[EXTRACT]:

+ + + + +

The Valley is sliding back to nineties


militants 3

Unlike the early nineties, when around 10,000 militants roamed Kashmir, the number of the militants in Valley now is not more than 250. But despite this important difference, the current situation is easily compared to nineties. And not only by the journalists and the politicians but also by the former National Security Advisor RK Narayanan and the former RAW chief A S Dullat. In fact, Dulat has described the situation as worse than the nineties. But even on objective parameters, the assessment of the situation is largely correct.

The small number of the militants is now more than compensated by the endemic public support for them. In the nineties, the funerals for the militants were hardly a massive affair — several villages didn’t compete for the honour of burying the “martyr” in their respective graveyards. Similarly, people strictly stayed away from the encounter sites. But now they not only march towards such sites in protest but even try to help the trapped militants escape. So far, around 15 people have lost their lives in such attempts over the past year.

+ + + + +

[COLLECTED DATA]:
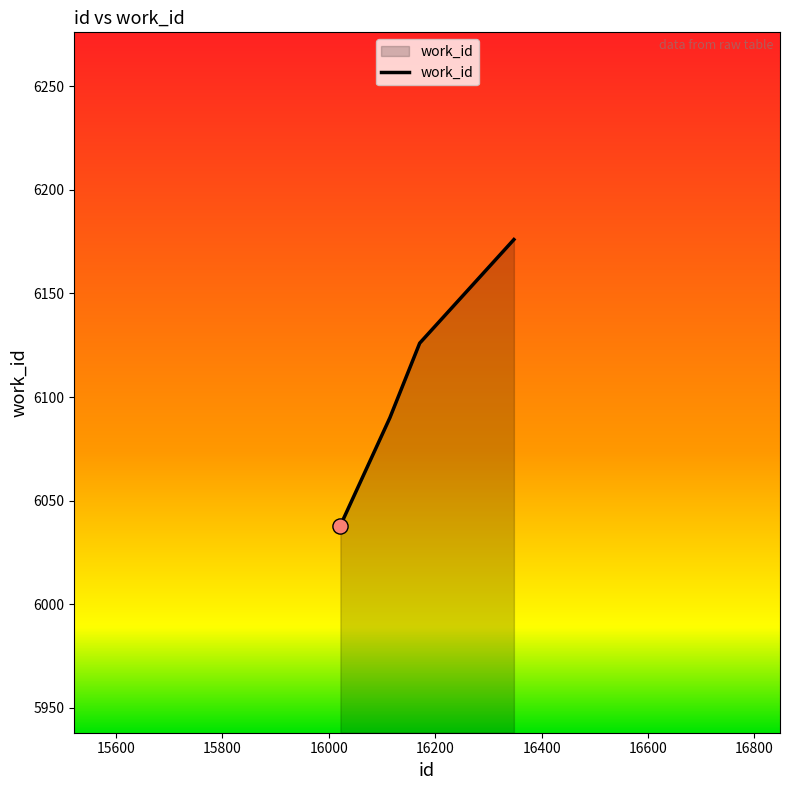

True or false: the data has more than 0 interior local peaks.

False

+ + + + +

[STUDY QUESTIONS]:
**1.** Can you echo the Kashmir article word for word, everything from "The small number" down to "the past year."?
**2.** What is the French translation of this sentence from the Kashmir article: "The small number of the militants is now more than compensated by the endemic public support for them."?

[ANSWERS TO EACH TASK]:
**1.**
The small number of the militants is now more than compensated by the endemic public support for them. In the nineties, the funerals for the militants were hardly a massive affair — several villages didn’t compete for the honour of burying the “martyr” in their respective graveyards. Similarly, people strictly stayed away from the encounter sites. But now they not only march towards such sites in protest but even try to help the trapped militants escape. So far, around 15 people have lost their lives in such attempts over the past year.

**2.** Le petit nombre de militants est désormais plus que compensé par le soutien populaire endémique dont ils bénéficient.